▶ [Text shown]
Content starts
# Spacer or Trim Shaft?



## Coley (Jul 26, 2007)

What is the space between the ends of the two shafts (trans & motor) without any coupling?

Why are you using the disk and the flange required for it?

If you are using it for the sprung center, it is not needed. 

Can you post pictures? 

I wouldn't shorten the motor shaft.


----------



## Guest (Aug 13, 2009)

I'd second that, don't shorten the motor shaft. Figure out the proper way to attach the motor to the trans and go with that. No trimming should have to be done on the motor or the trans if done properly. Don't cut corners. 

Pete


----------



## iss407 (Dec 6, 2007)

I have decided not to shorten the shaft. I am not going to use the tailshaft right now so I won't worry about it at the moment. I am going to use 6 1" spacers that I scrounged up. They are 1.0" O.D. 7/16" I.D. and very solid. I will put them between the motor and the adapter plate. If I decide I want to do something with the tailshaft later I can simply trim the shaft and remove the spacers. That won't be until later after everything has been runing for a while.
Content ends
▶ [Your tasks]
A. In the forum thread about spacers versus trimming the shaft, where does iss407 plan to put the spacers?
B. List the date of every post in the forum thread about spacers versus trimming the shaft.
C. Write the next post in the forum thread about spacers versus trimming the shaft, following the last post shown.
The entries that come after this thread aren't needed for the work here.

Extracted entries
Content starts
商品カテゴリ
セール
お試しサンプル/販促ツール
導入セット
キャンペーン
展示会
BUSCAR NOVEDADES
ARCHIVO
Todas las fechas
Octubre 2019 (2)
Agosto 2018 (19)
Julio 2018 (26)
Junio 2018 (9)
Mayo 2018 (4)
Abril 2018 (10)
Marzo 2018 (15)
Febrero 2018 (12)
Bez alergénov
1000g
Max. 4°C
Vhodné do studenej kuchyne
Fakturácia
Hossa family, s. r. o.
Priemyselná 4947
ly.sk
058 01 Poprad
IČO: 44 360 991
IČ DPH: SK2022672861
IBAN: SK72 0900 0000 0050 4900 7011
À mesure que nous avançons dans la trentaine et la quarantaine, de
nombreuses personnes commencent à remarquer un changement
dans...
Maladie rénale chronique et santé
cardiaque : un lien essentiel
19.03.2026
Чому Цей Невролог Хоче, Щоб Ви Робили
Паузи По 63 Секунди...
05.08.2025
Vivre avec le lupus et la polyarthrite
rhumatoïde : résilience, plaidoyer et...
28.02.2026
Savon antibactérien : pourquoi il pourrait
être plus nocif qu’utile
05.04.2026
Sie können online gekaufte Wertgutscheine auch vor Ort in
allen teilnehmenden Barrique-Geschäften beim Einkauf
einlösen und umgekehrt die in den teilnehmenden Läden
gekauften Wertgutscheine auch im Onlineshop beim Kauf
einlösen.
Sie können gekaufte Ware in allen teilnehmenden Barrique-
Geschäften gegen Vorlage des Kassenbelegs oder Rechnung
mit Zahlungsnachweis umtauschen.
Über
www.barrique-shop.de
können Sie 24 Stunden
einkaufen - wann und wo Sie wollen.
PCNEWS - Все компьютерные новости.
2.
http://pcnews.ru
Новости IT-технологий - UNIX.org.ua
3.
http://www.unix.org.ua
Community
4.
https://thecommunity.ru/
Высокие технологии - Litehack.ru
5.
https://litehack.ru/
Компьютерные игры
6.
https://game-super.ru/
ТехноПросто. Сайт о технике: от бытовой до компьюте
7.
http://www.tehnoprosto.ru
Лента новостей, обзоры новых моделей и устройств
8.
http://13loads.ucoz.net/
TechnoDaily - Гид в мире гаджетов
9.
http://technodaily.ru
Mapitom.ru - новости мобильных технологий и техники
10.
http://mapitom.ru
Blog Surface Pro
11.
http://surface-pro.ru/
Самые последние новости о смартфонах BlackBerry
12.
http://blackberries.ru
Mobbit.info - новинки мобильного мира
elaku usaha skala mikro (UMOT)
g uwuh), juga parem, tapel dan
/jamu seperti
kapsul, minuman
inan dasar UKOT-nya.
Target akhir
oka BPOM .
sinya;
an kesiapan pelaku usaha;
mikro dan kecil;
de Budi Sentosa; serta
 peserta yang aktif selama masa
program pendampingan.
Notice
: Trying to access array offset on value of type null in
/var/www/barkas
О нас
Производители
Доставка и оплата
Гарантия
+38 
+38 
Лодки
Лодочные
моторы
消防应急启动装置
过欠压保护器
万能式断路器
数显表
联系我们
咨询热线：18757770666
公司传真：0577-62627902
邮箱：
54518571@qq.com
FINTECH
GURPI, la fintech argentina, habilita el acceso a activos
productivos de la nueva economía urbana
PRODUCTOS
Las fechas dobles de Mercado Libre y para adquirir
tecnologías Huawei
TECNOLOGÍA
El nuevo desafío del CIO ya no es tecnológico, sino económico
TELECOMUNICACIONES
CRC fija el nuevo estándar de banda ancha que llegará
Content ends
▶ [Results of the exercise]
A. Between the motor and the adapter plate.

B. Jul 26, 2007; Aug 13, 2009; Dec 6, 2007

C.
So I will have 1" spacers + 3/4" plate for 1.75" between the motor and bell housing. The motor shaft is 2.2" long so I have .45" of motor shaft going into the bell housing. After trimming the transmission input shaft is about .75" deep in the bell housing so I will have a little more than 1/4" space between the shafts. That should work great since the coupler is open in the middle.

I will post pics later. I made a first pass at the coupler in my garage. It would work but it isn't pretty. A machinist friend of mine who operates a flatbed laser cut some discs out of 1/4" aluminum for me. I am going to machine those over the weekend into a better coupler and I'll send pics then.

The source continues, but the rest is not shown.